- EXERCISE MATERIAL

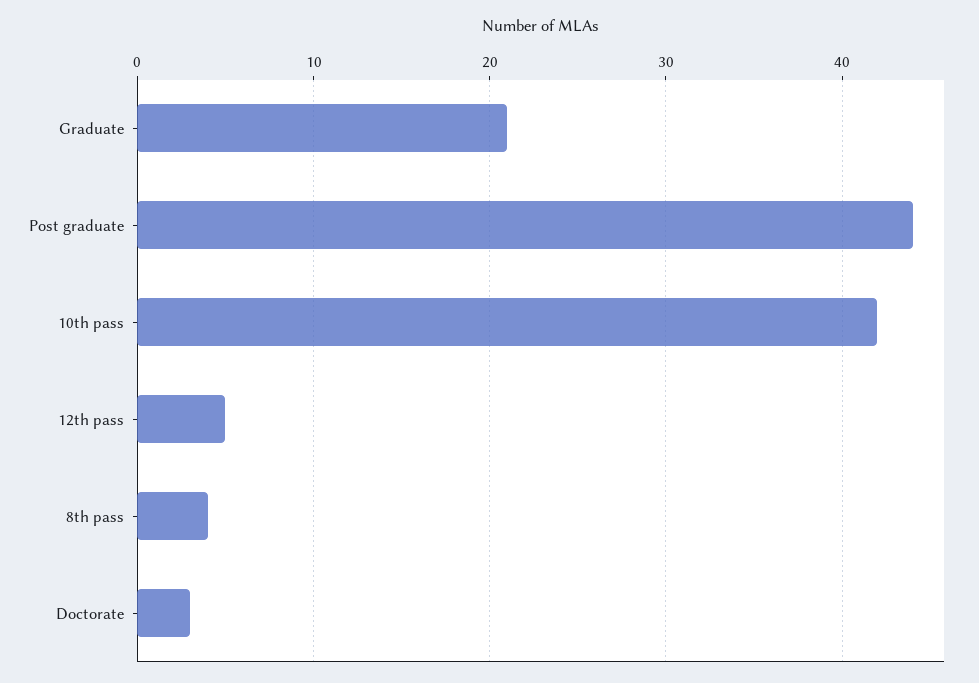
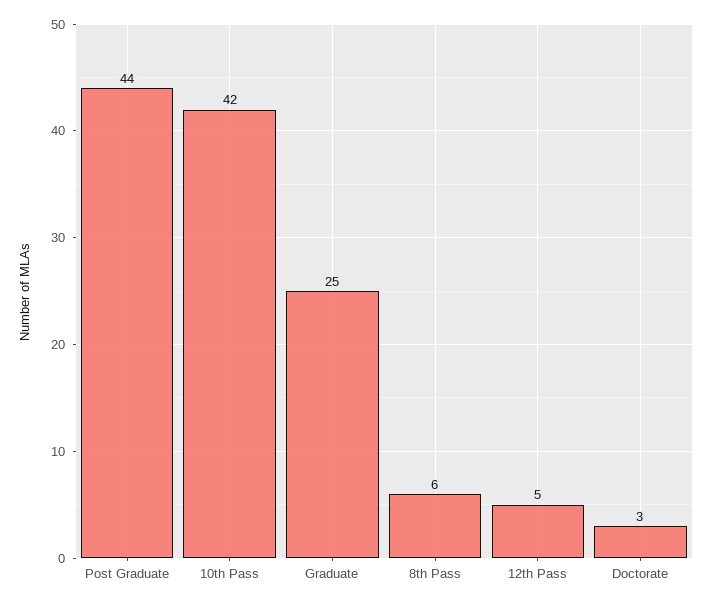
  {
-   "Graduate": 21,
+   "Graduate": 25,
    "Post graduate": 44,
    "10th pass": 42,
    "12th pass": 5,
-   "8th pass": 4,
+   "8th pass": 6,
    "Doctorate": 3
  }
...
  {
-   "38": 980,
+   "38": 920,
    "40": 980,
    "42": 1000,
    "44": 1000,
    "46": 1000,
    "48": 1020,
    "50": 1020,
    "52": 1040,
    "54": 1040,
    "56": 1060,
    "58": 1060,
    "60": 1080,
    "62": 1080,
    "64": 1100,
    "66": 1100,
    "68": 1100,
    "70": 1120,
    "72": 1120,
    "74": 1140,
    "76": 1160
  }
==
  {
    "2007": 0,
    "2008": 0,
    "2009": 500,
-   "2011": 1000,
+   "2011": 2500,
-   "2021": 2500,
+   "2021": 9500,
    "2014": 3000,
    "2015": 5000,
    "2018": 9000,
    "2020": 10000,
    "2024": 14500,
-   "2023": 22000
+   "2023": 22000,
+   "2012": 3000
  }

- TASK ITEM
Copy all lines of the listing above that contain the string "pass".

- RESULT FOR THIS TASK
    "10th pass": 42,
    "12th pass": 5,
-   "8th pass": 4,
+   "8th pass": 6,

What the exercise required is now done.